• [Work task]: Pick out each line with the word "services" from the material that follows.

• [Material supplied]:

=== Begin Enclosure ===

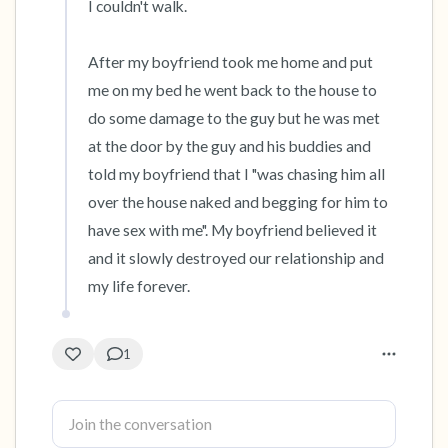
I couldn't walk.

After my boyfriend took me home and put 
me on my bed he went back to the house to 
do some damage to the guy but he was met 
at the door by the guy and his buddies and 
told my boyfriend that I "was chasing him all 
over the house naked and begging for him to 
have sex with me". My boyfriend believed it 
and it slowly destroyed our relationship and 
my life forever.
1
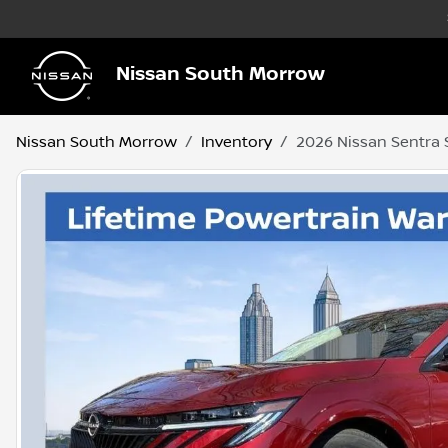
Nissan South Morrow
Nissan South Morrow
Inventory
2026 Nissan Sentra 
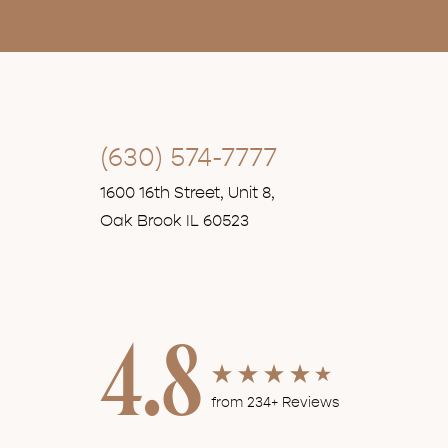
(630) 574-7777
1600 16th Street, Unit 8,
Oak Brook IL 60523
4.8
from 234+ Reviews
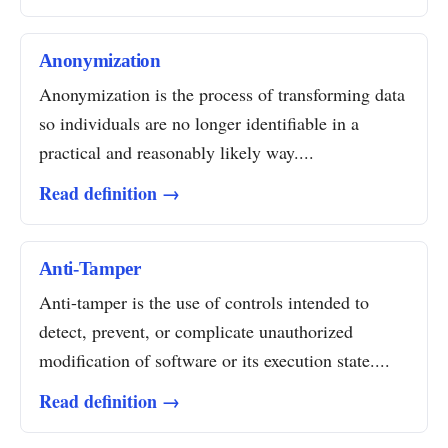
Anonymization
Anonymization is the process of transforming data
so individuals are no longer identifiable in a
practical and reasonably likely way....
Read definition →
Anti-Tamper
Anti-tamper is the use of controls intended to
detect, prevent, or complicate unauthorized
modification of software or its execution state....
Read definition →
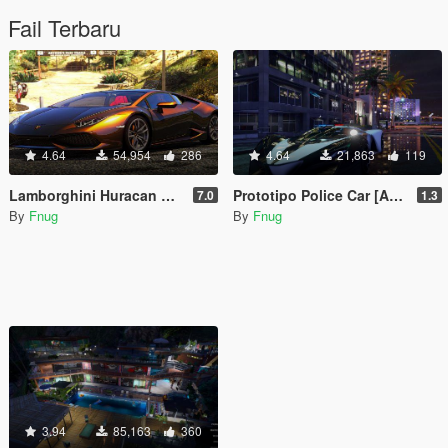
Fail Terbaru
4.64
54,954
286
4.64
21,863
119
Lamborghini Huracan LP610-4 2015 [Add-On / Replace | Wipers | Template]
Prototipo Police Car [Add-On / Replace]
7.0
1.3
By
Fnug
By
Fnug
3.94
85,163
360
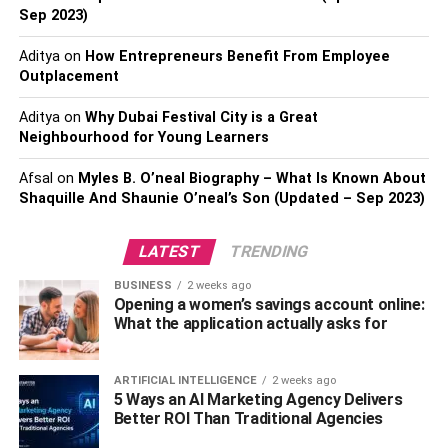
you must have for yourself, especially if you live a hectic
Sep 2023)
life.
Aditya
on
How Entrepreneurs Benefit From Employee
Microfiber Cloths For Cleaning
Outplacement
Purposes
Aditya
on
Why Dubai Festival City is a Great
Neighbourhood for Young Learners
All passionate coffee-lovers have a dedicated space for
Afsal
on
Myles B. O’neal Biography – What Is Known About
brewing the coffee. The magical place where all the
Shaquille And Shaunie O’neal’s Son (Updated – Sep 2023)
beans, cups, and machines are stored. The coffee station
is a sanctuary, and it is essential to
keep it clean
and
LATEST
TRENDING
perfect. Using microfiber cloths from Aidea is a perfect
way to ensure that your coffee station is spotless. Having
BUSINESS
2 weeks ago
Opening a women’s savings account online:
a
clean space
is good for both hygiene and looks.
What the application actually asks for
Multiple Coffee Cups Of
ARTIFICIAL INTELLIGENCE
2 weeks ago
Different Variety
5 Ways an AI Marketing Agency Delivers
Better ROI Than Traditional Agencies
We believe here that you can never have enough coffee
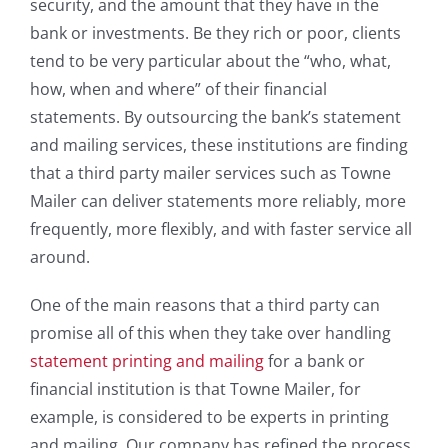
security, and the amount that they have in the
bank or investments. Be they rich or poor, clients
tend to be very particular about the “who, what,
how, when and where” of their financial
statements. By outsourcing the bank’s statement
and mailing services, these institutions are finding
that a third party mailer services such as Towne
Mailer can deliver statements more reliably, more
frequently, more flexibly, and with faster service all
around.
One of the main reasons that a third party can
promise all of this when they take over handling
statement printing and mailing
for a bank or
financial institution is that Towne Mailer, for
example, is considered to be experts in printing
and mailing. Our company has refined the process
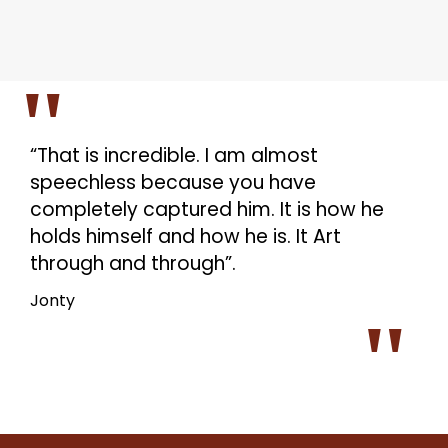
“That is incredible. I am almost
speechless because you have
completely captured him. It is how he
holds himself and how he is. It Art
through and through”.
Jonty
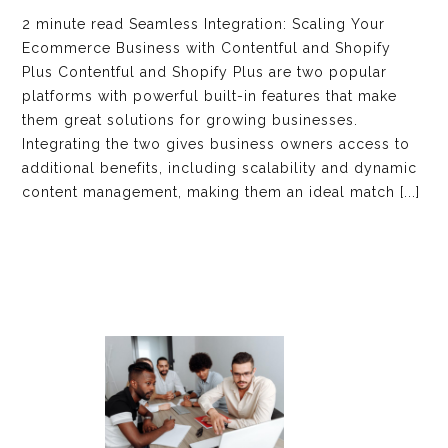
2 minute read Seamless Integration: Scaling Your
Ecommerce Business with Contentful and Shopify
Plus Contentful and Shopify Plus are two popular
platforms with powerful built-in features that make
them great solutions for growing businesses.
Integrating the two gives business owners access to
additional benefits, including scalability and dynamic
content management, making them an ideal match [...]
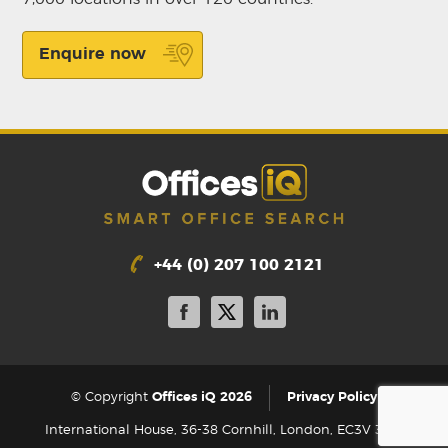
Enquire now
+44 (0) 207 100 2121
|
© Copyright
Offices iQ 2026
Privacy Policy
International House, 36-38 Cornhill, London, EC3V 3NG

=== End Enclosure ===

• [Answer space]:
and mailing services, these institutions are finding
that a third party mailer services such as Towne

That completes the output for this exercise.